I used a Digorno’s pizza as reference. On Totino’s, I was looking more toward how I’ve seen family members eat Pizza Rolls, where they have a cereal bowl full and that’s fast food territory.
As I said on some of the TV Dinners, they may eek by with fewer calories than a McD meal if you get large fries (small fries bring it down to “comparable”), but the added sugars and sodium make them in some select ways worse.
I’d suggest that the sort of person to be selective about their home diet when faced with fast food is likely to get the better options. I think the “biggie size everything” crowd will have bad at home eating habits, and more careful are likely to do things like skip fries and drink and maybe have a smaller sandwich.
I just have the general impression that people think the choices are:
When I’m reasonably sure the people that go all in on unhealthy fast food are filling bowls of pizza rolls and pouring from the 2 liter soda bottles, which is hardly better.
Undoubtedly it is easier to eat healthy at home (portion control, having the right ingredients), but just not sure “once they can’t afford fast food they’ll be on the road to healthier eating” will work out, as has been commonly expressed in this thread.
It’s a reasonable assumption. But hell…I think even a bucket of pizza rolls is still slightly healthier for you than a super sized value meal.
I don’t disagree with you.
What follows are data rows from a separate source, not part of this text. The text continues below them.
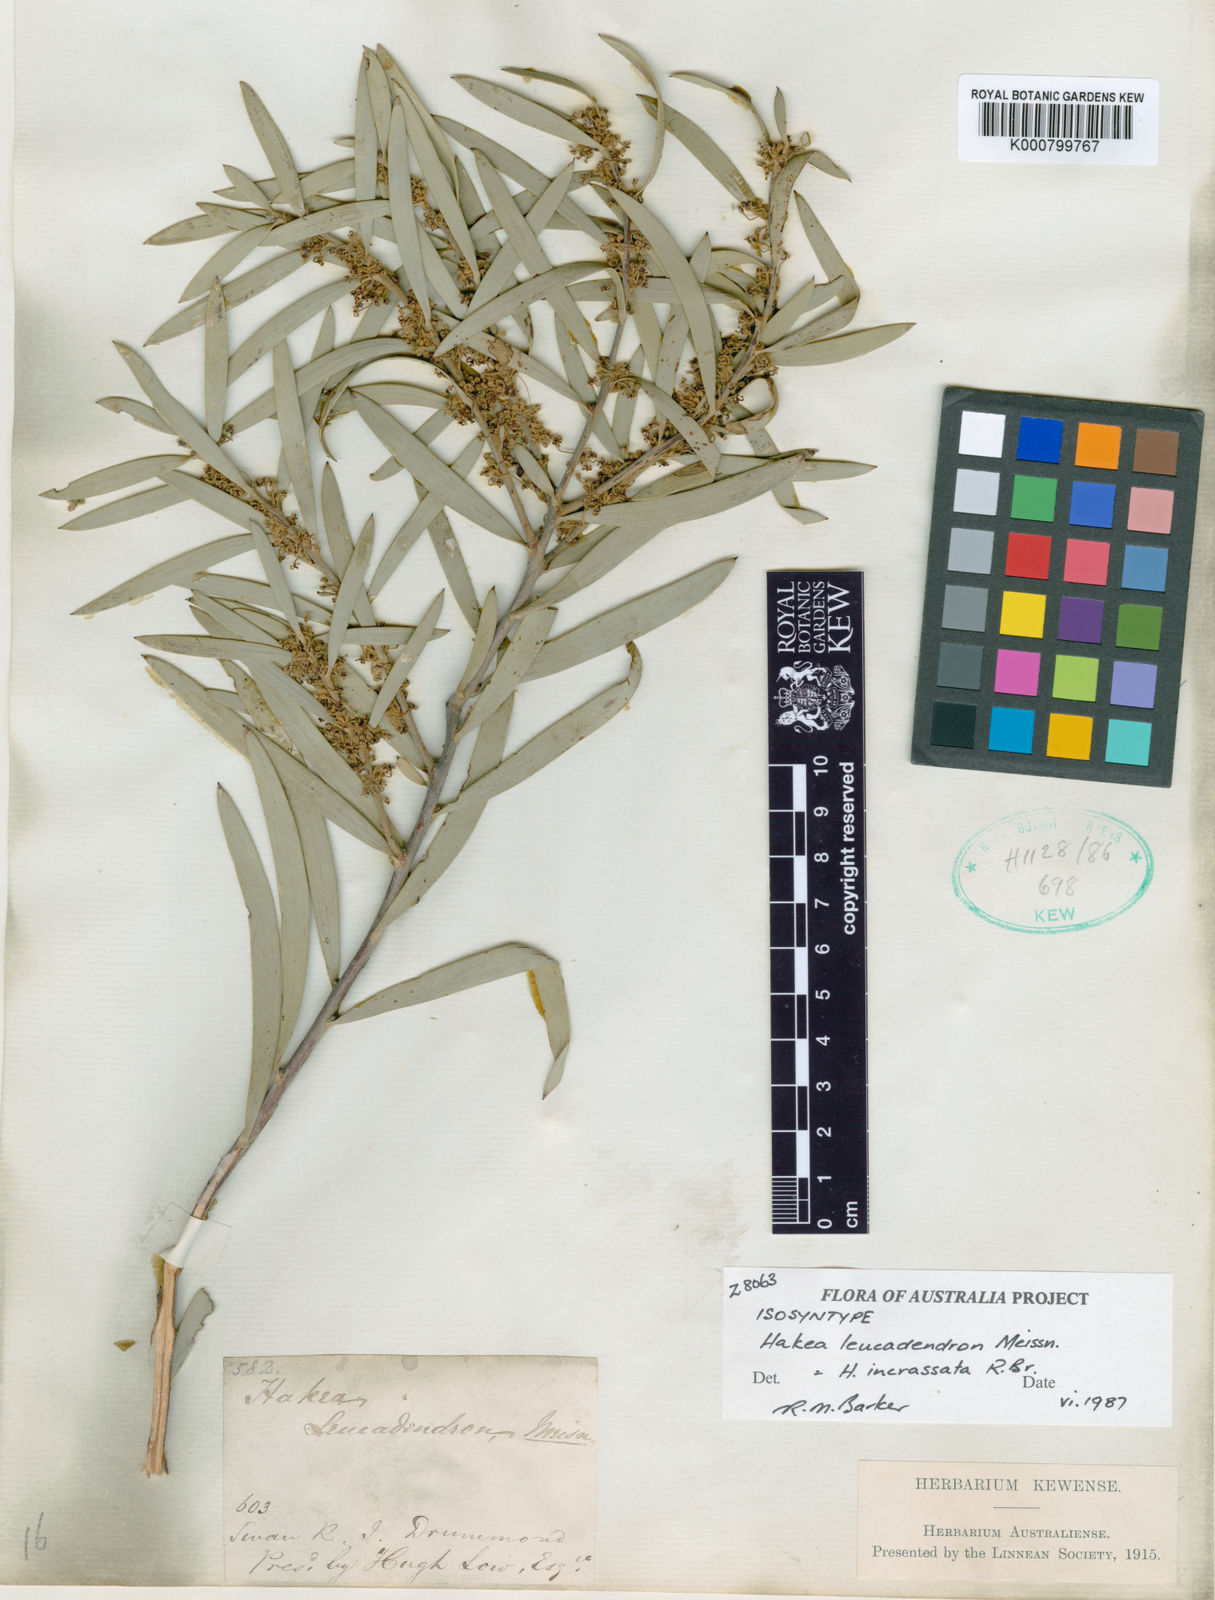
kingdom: Plantae
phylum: Tracheophyta
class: Magnoliopsida
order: Proteales
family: Proteaceae
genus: Hakea
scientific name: Hakea incrassata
But I think even the the most unholy compulsive eater will do a little better if they can get away from fast foods.
Soda…whoever drinks Soda over 17 probably has bigger issues than counting calories.
Whatever people like doing at 16 is likely going to persist to what they like at 32 or 64.
To the extent people should be discouraged from soda (and other added sugar drinks), it needs to pretty much be the case from the onset, not just a fact of “growing up”.
I’ve seen children raised on relatively healthy food and drink from the onset and it’s much less of an uphill battle for them to happily eat healthy as they grow up. They actually like the healthy stuff rather than forcing themselves to eat unhappily because they know it’s the right thing.